I'm curious about that business. With so many Mastodon and other fediverse instances available for free to anyone, what's the business model for a paid service?

[–] rglullis@communick.news 1 points 2 weeks ago (1 children)

Nice, I went ahead and created !aom@level-up.zone . As soon as you make a post there I can make you a moderator as well.

I'm really glad to see more people getting the point of these instances. Reducing drama is certainly one of the biggest factors, and "good fences make good neighbors" is a good principle here.

what’s the business model for a paid service

It's a difficult one, if I am being honest. I started this as a side project because I believed that with all the abuses from Facebook and Twitter, people would finally understand that "if you are not paying for the product, you are the product" is not just a nice slogan. Unfortunately, it seems that the large majority of people will rather live jumping from instance to instance and project to project instead of paying a few bucks per month to support independent developers.

But to give you a more cheerful response, Communick is not just about Fediverse. My background is in telecommunications, and the idea is to offer any type of service for messaging that is based on open standards, which also includes VoIP. It also provides Matrix and I've been trying to figure out how I can add support for SIP calling in a way that could make this a compelling alternative for Digital nomads that need to deal with multiple phone numbers.
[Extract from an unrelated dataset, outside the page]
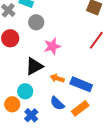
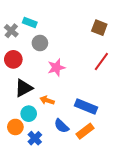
black triangle: (34, 66) -> (24, 88), moved
orange arrow: (57, 78) -> (47, 100), moved

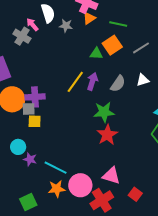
Looking at the Fediverse only, some reasons to charge for access:

  • it is a lot easier to handle moderation. Trolls and spammers are not willing to pay a few bucks per month when they can do it for free in the open instances.
  • the instances never get oversubscribed. I only need to invest in more infrastructure if I have more customers. All of the "free" instances end up invariably having to close registrations, or to beg for donations or simply crumble under their own weight.
  • I strongly believe that charging a bit from everyone is more fair than asking big donations from some people to make up for the freeloaders.
  • There should be enough people out there who know how much their time is worth and understand the value proposition to make this a sustainable business.
  • Because of federation, network effects are not a huge deal. A theoretical centralized social network with tens of thousand users is pretty much dead, but Communick can be relevant to its customers even when we are super small.
[–] Zagorath@lemm.ee 2 points 2 weeks ago

I appreciate it, and if I ever do get around to doing something about aoe2 or aoe4 I may use that instance, or if I see someone else express interest in creating game-related communities I'll recommend they head in your direction. But for now I've already created it on this instance, and don't see the benefits as being strong enough to outweigh that.